More cores. The four-core toy demonstrates the multicore mechanism. A real version would have 16, 64, 256 cores. The NoC mesh scales naturally; the bottom handlers for distributed scheduling need refinement; work-stealing patterns need to be informed by real workload data.

A persistent boot system. The boot ROM as described is hand-coded. A real version would have a bootloader, a way to load compiled images from storage, a way to update them. None of this is interesting design work but all of it is necessary.

Verification. Many of the design choices in this book were made with verification in mind — linear types, effect tracking, explicit handler stacks, no implicit shared state. These properties make formal verification of the kernel tractable. A version that proved properties of the scheduler (“no process is forgotten,” “every effect is handled or trapped”) would be a meaningful contribution.

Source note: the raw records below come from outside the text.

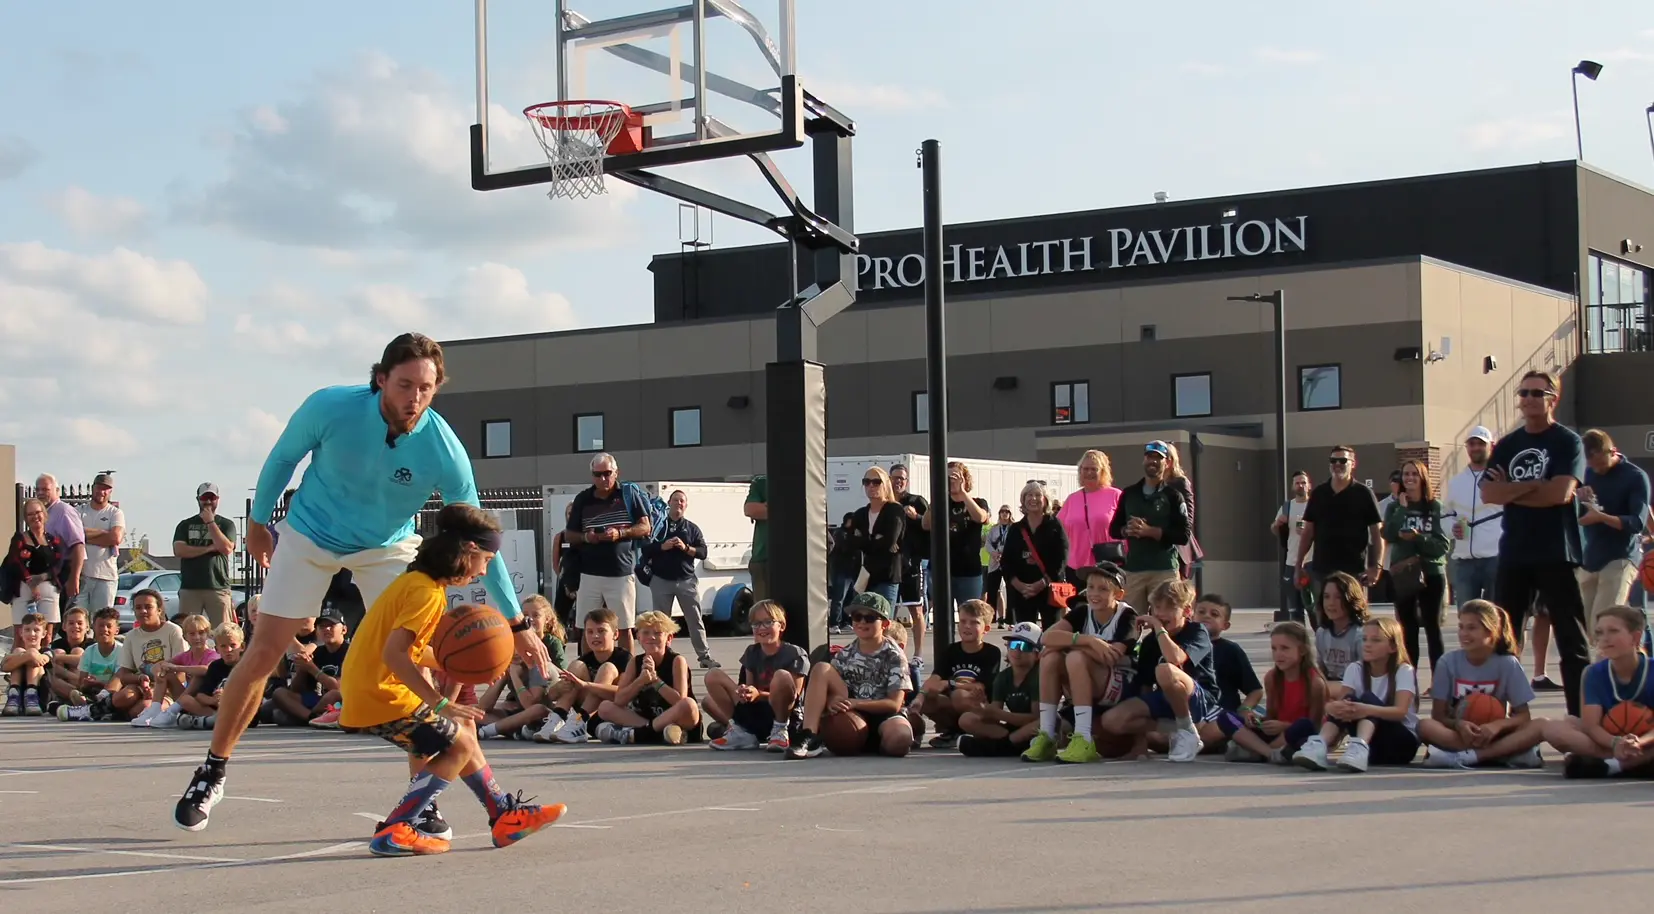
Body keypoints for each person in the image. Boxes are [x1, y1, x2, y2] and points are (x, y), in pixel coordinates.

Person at [173, 333, 546, 832]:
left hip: (386, 546)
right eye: (405, 384)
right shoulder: (331, 407)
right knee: (263, 652)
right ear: (380, 380)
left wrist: (517, 620)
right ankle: (212, 770)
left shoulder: (443, 448)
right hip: (310, 532)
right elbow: (284, 458)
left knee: (420, 662)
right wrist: (260, 522)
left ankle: (422, 799)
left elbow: (481, 538)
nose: (415, 397)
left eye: (427, 388)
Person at [332, 504, 563, 856]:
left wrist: (474, 664)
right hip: (379, 693)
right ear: (469, 551)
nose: (486, 568)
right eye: (486, 559)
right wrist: (440, 702)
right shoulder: (425, 593)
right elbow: (394, 655)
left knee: (464, 734)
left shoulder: (421, 584)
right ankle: (397, 826)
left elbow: (409, 651)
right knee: (459, 745)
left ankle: (503, 815)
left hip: (371, 687)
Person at [1482, 369, 1589, 718]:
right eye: (1523, 392)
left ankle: (1579, 717)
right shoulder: (1509, 444)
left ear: (1552, 398)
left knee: (1571, 641)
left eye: (1536, 393)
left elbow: (1560, 494)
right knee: (1502, 638)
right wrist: (1532, 487)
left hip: (1556, 551)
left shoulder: (1567, 442)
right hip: (1515, 551)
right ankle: (1502, 717)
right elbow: (1489, 493)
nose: (1527, 399)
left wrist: (1512, 490)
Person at [1022, 563, 1138, 764]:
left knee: (1073, 657)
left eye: (1103, 589)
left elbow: (1110, 656)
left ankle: (1083, 738)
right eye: (1091, 587)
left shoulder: (1127, 616)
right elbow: (1046, 637)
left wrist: (1068, 645)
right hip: (1090, 679)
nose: (1094, 593)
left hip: (1120, 685)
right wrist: (1088, 641)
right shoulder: (1083, 612)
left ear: (1118, 594)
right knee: (1050, 657)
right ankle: (1048, 735)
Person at [1097, 580, 1218, 762]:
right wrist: (1140, 745)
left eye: (1169, 608)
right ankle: (1179, 729)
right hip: (1167, 700)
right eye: (1156, 607)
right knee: (1111, 720)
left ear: (1186, 611)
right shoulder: (1150, 642)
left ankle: (1186, 730)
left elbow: (1175, 659)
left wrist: (1159, 628)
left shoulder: (1197, 631)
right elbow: (1144, 688)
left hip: (1200, 700)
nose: (1160, 613)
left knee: (1165, 670)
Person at [1419, 600, 1546, 768]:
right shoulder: (1447, 662)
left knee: (1542, 725)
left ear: (1491, 631)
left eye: (1472, 628)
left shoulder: (1508, 663)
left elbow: (1524, 716)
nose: (1464, 633)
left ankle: (1466, 756)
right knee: (1424, 726)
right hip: (1459, 734)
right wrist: (1459, 724)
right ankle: (1502, 754)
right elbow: (1438, 716)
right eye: (1461, 627)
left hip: (1496, 733)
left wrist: (1497, 726)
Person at [787, 592, 913, 759]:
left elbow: (894, 704)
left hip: (884, 716)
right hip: (853, 714)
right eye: (856, 616)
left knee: (900, 739)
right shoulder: (845, 654)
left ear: (885, 623)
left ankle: (878, 742)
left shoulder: (894, 655)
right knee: (821, 668)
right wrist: (832, 701)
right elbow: (833, 690)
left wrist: (856, 703)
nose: (861, 621)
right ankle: (810, 733)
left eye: (869, 618)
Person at [1542, 605, 1654, 779]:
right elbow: (1591, 725)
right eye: (1600, 633)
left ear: (1636, 637)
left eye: (1613, 631)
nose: (1605, 638)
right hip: (1608, 740)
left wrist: (1640, 742)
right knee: (1553, 728)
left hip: (1648, 739)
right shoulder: (1593, 673)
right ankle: (1634, 763)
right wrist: (1616, 743)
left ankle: (1612, 765)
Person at [1301, 617, 1419, 771]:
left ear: (1392, 646)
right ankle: (1319, 745)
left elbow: (1400, 712)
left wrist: (1366, 709)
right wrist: (1331, 707)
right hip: (1373, 746)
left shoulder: (1403, 671)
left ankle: (1359, 748)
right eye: (1364, 639)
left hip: (1400, 744)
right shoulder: (1355, 669)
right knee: (1348, 701)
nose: (1367, 645)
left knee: (1367, 698)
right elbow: (1344, 706)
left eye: (1376, 640)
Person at [567, 452, 652, 654]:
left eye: (607, 473)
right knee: (587, 627)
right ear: (592, 476)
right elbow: (570, 534)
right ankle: (587, 672)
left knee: (624, 627)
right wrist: (588, 538)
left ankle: (626, 672)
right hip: (589, 573)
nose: (603, 479)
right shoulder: (583, 499)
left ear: (616, 473)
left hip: (620, 573)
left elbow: (645, 527)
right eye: (598, 475)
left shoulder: (628, 495)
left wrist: (620, 533)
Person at [1296, 446, 1384, 625]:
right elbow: (1308, 532)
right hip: (1322, 570)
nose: (1337, 464)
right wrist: (1298, 565)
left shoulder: (1363, 494)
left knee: (1355, 620)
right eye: (1333, 461)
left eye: (1342, 460)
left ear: (1353, 464)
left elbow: (1377, 534)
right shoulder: (1319, 493)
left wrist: (1377, 567)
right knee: (1324, 621)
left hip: (1354, 570)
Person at [705, 600, 808, 752]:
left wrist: (758, 694)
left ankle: (780, 732)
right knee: (713, 675)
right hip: (757, 712)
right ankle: (740, 731)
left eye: (768, 622)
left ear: (781, 626)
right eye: (756, 624)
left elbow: (794, 697)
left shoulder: (795, 654)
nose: (761, 628)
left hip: (785, 715)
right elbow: (750, 688)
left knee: (781, 676)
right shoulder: (752, 652)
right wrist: (744, 692)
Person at [1382, 460, 1452, 675]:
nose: (1409, 478)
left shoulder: (1435, 507)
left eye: (1414, 474)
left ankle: (1439, 681)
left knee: (1433, 628)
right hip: (1404, 574)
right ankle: (1408, 681)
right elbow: (1388, 534)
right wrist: (1403, 510)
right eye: (1405, 474)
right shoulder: (1395, 506)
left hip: (1431, 572)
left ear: (1422, 477)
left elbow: (1442, 546)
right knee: (1407, 629)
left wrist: (1418, 538)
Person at [1108, 441, 1193, 612]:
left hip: (1164, 569)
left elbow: (1183, 535)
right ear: (1144, 460)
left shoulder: (1173, 496)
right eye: (1149, 457)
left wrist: (1151, 532)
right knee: (1130, 621)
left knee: (1165, 619)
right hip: (1134, 569)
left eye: (1158, 458)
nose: (1153, 461)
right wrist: (1127, 530)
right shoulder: (1129, 493)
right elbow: (1114, 529)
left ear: (1167, 463)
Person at [1224, 622, 1325, 766]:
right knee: (1225, 716)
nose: (1278, 654)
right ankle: (1270, 753)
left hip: (1295, 733)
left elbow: (1315, 726)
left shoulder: (1315, 683)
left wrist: (1285, 726)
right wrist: (1258, 721)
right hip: (1275, 735)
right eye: (1274, 649)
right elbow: (1272, 715)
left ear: (1302, 650)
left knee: (1304, 726)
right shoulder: (1271, 678)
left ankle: (1256, 752)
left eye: (1285, 648)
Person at [595, 610, 703, 745]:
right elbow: (619, 700)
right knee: (605, 707)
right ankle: (657, 734)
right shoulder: (635, 662)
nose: (651, 637)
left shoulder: (677, 660)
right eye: (646, 633)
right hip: (648, 719)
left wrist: (656, 681)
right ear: (638, 637)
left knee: (689, 704)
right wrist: (640, 681)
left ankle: (638, 735)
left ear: (669, 638)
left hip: (678, 717)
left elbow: (679, 700)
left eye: (658, 633)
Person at [1576, 430, 1650, 621]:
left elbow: (1636, 523)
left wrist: (1601, 517)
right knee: (1585, 626)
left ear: (1613, 452)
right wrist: (1579, 504)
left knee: (1605, 620)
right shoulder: (1586, 474)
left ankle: (1632, 648)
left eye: (1601, 463)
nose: (1597, 469)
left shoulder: (1634, 477)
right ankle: (1629, 647)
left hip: (1621, 556)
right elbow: (1580, 518)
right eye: (1592, 465)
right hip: (1591, 556)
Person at [912, 599, 1000, 750]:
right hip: (955, 703)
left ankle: (975, 730)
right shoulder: (951, 650)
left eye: (974, 623)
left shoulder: (991, 653)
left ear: (985, 628)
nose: (967, 626)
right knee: (928, 697)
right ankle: (952, 731)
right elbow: (935, 678)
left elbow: (980, 686)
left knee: (959, 695)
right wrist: (919, 698)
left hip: (981, 706)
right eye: (963, 621)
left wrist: (950, 683)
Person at [642, 489, 716, 669]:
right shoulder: (659, 526)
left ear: (686, 505)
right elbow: (645, 549)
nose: (679, 504)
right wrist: (663, 547)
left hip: (686, 581)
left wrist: (686, 548)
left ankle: (704, 656)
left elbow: (703, 552)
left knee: (694, 619)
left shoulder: (691, 528)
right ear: (669, 502)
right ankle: (660, 656)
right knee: (660, 622)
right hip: (661, 580)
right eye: (675, 500)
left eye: (682, 501)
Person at [539, 608, 632, 744]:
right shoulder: (585, 659)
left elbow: (625, 694)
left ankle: (579, 721)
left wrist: (588, 685)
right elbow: (551, 696)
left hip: (612, 709)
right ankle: (557, 719)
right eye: (590, 632)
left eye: (601, 631)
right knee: (576, 666)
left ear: (615, 634)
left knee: (607, 668)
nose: (595, 636)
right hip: (586, 713)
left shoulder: (624, 658)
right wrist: (560, 687)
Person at [958, 622, 1042, 757]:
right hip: (1014, 728)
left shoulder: (1039, 675)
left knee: (1046, 722)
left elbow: (1036, 717)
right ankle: (1016, 744)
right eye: (1013, 644)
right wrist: (981, 708)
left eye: (1024, 646)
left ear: (1037, 654)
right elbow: (994, 717)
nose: (1017, 650)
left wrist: (997, 713)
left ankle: (1003, 746)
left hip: (1034, 726)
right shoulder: (1003, 677)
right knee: (967, 719)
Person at [921, 461, 992, 620]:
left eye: (955, 477)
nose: (951, 481)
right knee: (943, 618)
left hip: (969, 571)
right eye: (947, 478)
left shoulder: (978, 502)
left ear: (965, 479)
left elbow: (980, 517)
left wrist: (962, 492)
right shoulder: (940, 502)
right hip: (941, 570)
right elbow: (926, 525)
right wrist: (937, 496)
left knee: (971, 617)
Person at [1443, 426, 1502, 605]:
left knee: (1497, 615)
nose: (1475, 448)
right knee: (1467, 615)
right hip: (1464, 561)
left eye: (1480, 444)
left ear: (1491, 445)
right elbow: (1445, 515)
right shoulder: (1456, 483)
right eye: (1472, 444)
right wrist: (1452, 529)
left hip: (1495, 557)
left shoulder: (1501, 478)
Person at [1000, 481, 1069, 629]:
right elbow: (1006, 561)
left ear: (1045, 500)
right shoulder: (1016, 529)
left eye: (1038, 495)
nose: (1033, 499)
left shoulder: (1055, 526)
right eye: (1029, 495)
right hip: (1022, 592)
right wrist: (1019, 585)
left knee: (1051, 634)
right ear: (1023, 500)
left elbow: (1061, 559)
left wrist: (1041, 584)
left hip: (1049, 590)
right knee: (1025, 634)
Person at [173, 483, 240, 628]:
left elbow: (227, 548)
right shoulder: (185, 524)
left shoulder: (226, 524)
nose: (208, 502)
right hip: (190, 587)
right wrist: (209, 548)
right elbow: (179, 550)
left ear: (218, 499)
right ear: (198, 499)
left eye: (212, 498)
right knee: (189, 630)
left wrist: (210, 522)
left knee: (224, 631)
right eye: (204, 498)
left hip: (218, 586)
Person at [119, 590, 189, 726]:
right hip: (143, 686)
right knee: (121, 698)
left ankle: (162, 710)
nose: (143, 611)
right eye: (138, 608)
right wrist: (140, 679)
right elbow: (124, 675)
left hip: (167, 687)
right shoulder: (131, 636)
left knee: (140, 709)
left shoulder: (173, 631)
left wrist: (157, 689)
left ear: (159, 610)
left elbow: (182, 673)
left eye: (148, 607)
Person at [5, 498, 65, 645]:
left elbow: (60, 564)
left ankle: (43, 666)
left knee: (46, 637)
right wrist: (31, 583)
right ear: (26, 518)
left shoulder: (54, 540)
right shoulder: (19, 539)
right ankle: (19, 666)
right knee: (21, 637)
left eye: (38, 512)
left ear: (44, 514)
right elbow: (14, 561)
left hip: (48, 589)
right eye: (30, 514)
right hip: (24, 588)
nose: (35, 517)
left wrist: (43, 576)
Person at [1058, 450, 1124, 580]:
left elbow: (1127, 529)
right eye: (1085, 469)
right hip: (1076, 567)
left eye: (1094, 469)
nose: (1089, 473)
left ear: (1103, 471)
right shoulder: (1072, 499)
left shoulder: (1116, 495)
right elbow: (1057, 530)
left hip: (1109, 564)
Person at [848, 467, 905, 608]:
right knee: (865, 619)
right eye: (866, 482)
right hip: (865, 576)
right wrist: (875, 539)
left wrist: (864, 540)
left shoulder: (894, 510)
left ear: (885, 484)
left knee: (883, 622)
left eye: (876, 482)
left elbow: (889, 542)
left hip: (886, 575)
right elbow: (849, 542)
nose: (870, 486)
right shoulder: (860, 514)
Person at [55, 607, 125, 721]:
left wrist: (100, 684)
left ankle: (89, 708)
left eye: (108, 626)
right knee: (77, 693)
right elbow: (81, 683)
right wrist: (87, 683)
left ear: (116, 630)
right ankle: (92, 707)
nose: (104, 629)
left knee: (118, 688)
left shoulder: (122, 651)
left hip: (113, 693)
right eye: (101, 626)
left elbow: (120, 680)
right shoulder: (89, 651)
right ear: (93, 628)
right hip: (93, 692)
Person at [177, 622, 247, 730]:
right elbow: (201, 695)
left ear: (242, 647)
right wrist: (213, 700)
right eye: (223, 646)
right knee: (185, 700)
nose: (228, 650)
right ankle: (215, 719)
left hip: (241, 710)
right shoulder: (215, 666)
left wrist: (228, 697)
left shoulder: (248, 666)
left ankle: (203, 721)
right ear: (217, 649)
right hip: (216, 709)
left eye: (233, 645)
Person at [75, 473, 125, 615]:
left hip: (106, 577)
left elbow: (115, 538)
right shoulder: (79, 511)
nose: (101, 492)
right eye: (99, 488)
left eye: (106, 489)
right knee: (79, 619)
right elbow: (73, 536)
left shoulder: (115, 513)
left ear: (110, 491)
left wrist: (85, 537)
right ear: (93, 488)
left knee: (102, 619)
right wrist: (104, 534)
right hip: (82, 575)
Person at [1315, 572, 1371, 693]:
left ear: (1350, 599)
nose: (1331, 603)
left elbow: (1366, 677)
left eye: (1338, 597)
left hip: (1357, 689)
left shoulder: (1360, 634)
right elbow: (1321, 670)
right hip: (1330, 687)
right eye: (1326, 596)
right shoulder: (1321, 633)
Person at [1270, 471, 1314, 623]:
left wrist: (1310, 531)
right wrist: (1278, 524)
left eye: (1303, 482)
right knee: (1295, 609)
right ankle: (1299, 642)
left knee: (1314, 607)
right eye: (1297, 483)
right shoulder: (1287, 507)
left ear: (1309, 485)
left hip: (1312, 562)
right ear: (1293, 486)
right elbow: (1274, 529)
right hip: (1291, 562)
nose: (1300, 485)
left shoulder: (1315, 505)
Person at [2, 612, 51, 716]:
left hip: (39, 697)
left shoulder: (47, 651)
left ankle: (31, 694)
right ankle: (14, 694)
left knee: (31, 654)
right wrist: (27, 655)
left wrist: (30, 654)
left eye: (36, 630)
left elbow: (43, 659)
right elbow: (4, 667)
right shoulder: (18, 652)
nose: (32, 634)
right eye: (27, 630)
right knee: (19, 651)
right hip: (19, 700)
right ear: (21, 633)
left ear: (44, 634)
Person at [827, 513, 862, 633]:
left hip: (852, 571)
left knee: (849, 598)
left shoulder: (854, 533)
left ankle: (845, 621)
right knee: (839, 597)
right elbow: (844, 548)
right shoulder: (840, 533)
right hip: (841, 570)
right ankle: (834, 623)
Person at [983, 507, 1014, 627]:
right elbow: (988, 544)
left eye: (1007, 512)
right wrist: (994, 553)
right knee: (992, 590)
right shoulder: (994, 529)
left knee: (1011, 591)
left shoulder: (1013, 529)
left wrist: (1006, 554)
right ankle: (991, 618)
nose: (1004, 514)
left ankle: (1011, 619)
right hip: (995, 562)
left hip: (1008, 562)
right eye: (1002, 512)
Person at [743, 474, 769, 602]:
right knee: (763, 609)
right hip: (763, 558)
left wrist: (766, 506)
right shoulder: (762, 482)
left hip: (797, 562)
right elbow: (750, 509)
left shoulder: (806, 478)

A second language on the same ISA. The ISA is designed for an ML, but its primitives are general enough that you could compile other languages to it. A Lisp would fit naturally — the tagged memory matches Lisp’s history. A small dependently-typed language could exploit the verification angle. A logic programming language could use continuations for choice points. The ISA is, in this sense, more general than the language.

A meditation, in closing

The design described in this book is wrong about specific things. Some of the specific decisions — 3-bit tags, 8-entry CAM, particular instruction encodings — are arbitrary choices that a real design would revisit. Some of the more architectural decisions — verified-tagged ALU, hardware-effect dispatch, NoC-as-primary-fabric — are bets that may not pay off at scale. The book’s confident tone should not be confused with the underlying engineering’s certainty.

But the direction the design points in is, the author believes, correct. The C-shaped hardware we inherited is not a fact of nature; it is an accident of which language got popular first. If we could design hardware and language together, we would not design what we have. What we would design, exactly, is open. The book is one proposal, sketched in enough detail to be argued with.

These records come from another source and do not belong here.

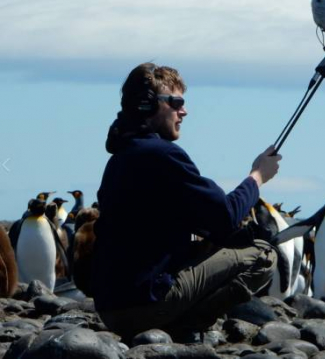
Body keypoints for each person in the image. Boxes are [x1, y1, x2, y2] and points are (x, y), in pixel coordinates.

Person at [91, 63, 282, 341]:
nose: (184, 111)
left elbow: (166, 229)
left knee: (215, 243)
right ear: (147, 105)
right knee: (263, 255)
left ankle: (168, 325)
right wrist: (257, 177)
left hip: (110, 309)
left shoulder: (120, 158)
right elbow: (226, 215)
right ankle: (183, 326)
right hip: (146, 306)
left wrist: (209, 239)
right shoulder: (162, 154)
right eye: (176, 102)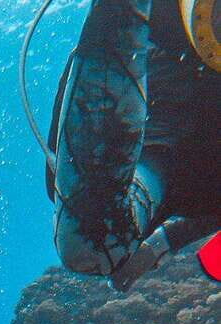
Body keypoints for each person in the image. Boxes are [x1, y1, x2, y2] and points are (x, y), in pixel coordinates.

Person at [47, 0, 219, 291]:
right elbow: (90, 242)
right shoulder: (162, 58)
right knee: (95, 244)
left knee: (94, 245)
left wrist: (167, 241)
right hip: (160, 136)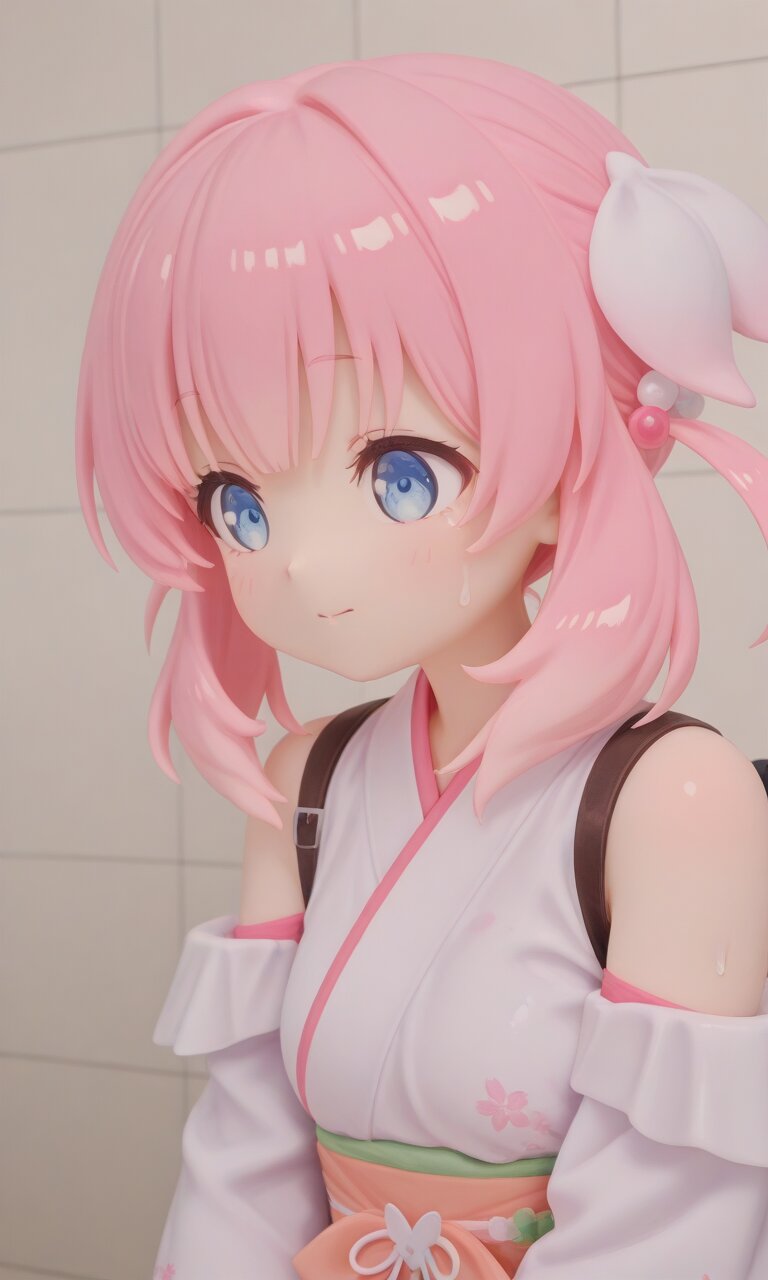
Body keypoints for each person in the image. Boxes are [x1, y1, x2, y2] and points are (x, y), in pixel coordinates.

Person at [75, 53, 768, 1279]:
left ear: (571, 462)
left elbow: (674, 1220)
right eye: (237, 500)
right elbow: (242, 1166)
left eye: (398, 472)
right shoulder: (305, 782)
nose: (295, 561)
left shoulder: (675, 798)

If you read the book and disagree with specific decisions, write your own. The hardware-language co-design space is vastly under-explored. There is room for a hundred more attempts.

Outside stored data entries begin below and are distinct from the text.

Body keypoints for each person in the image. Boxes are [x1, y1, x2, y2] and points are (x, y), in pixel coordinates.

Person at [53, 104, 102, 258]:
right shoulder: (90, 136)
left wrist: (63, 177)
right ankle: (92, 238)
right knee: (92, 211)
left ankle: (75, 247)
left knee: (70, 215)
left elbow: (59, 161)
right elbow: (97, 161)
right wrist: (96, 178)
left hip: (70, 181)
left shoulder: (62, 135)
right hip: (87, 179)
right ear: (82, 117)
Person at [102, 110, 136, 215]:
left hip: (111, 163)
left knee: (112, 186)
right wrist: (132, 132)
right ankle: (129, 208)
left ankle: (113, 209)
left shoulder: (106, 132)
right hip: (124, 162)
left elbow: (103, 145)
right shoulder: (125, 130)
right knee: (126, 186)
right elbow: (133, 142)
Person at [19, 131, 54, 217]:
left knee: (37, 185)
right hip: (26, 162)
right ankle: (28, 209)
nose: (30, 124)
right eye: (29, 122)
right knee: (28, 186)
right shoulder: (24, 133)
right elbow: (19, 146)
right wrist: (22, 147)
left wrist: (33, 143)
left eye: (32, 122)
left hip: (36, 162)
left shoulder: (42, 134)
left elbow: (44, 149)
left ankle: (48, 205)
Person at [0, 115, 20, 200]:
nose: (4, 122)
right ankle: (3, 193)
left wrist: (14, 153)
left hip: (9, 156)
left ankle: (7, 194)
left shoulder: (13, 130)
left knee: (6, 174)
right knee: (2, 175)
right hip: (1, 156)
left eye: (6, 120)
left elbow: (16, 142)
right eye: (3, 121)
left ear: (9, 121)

If you read the book and walk away thinking the things conventional systems treat as separate concerns might be the same concern in disguise — preemption and blocking, interrupts and yields, message-passing and shared state — that’s the takeaway the book was written to deliver. The rest is implementation detail.

Coda

This is the end of the body. Two appendices follow, with the canonical specifications of the ISA and the language; two more, with device protocols and a glossary. They are reference material, not narrative; consult them as needed.

The design lives. The compiler is being written. The emulator runs. The book is one snapshot of a project that, by the time you read this, has likely changed in ways the author cannot predict. If you want to know what’s current, look for the project’s home page, or ask one of the people working on it.

Whatever you build next, build it small enough to hold in your head, fit its parts to each other rather than to an ideal abstract function, and let the type system do the bookkeeping you’d otherwise pay for in tests, comments, and reviews. That, in the end, is the whole argument.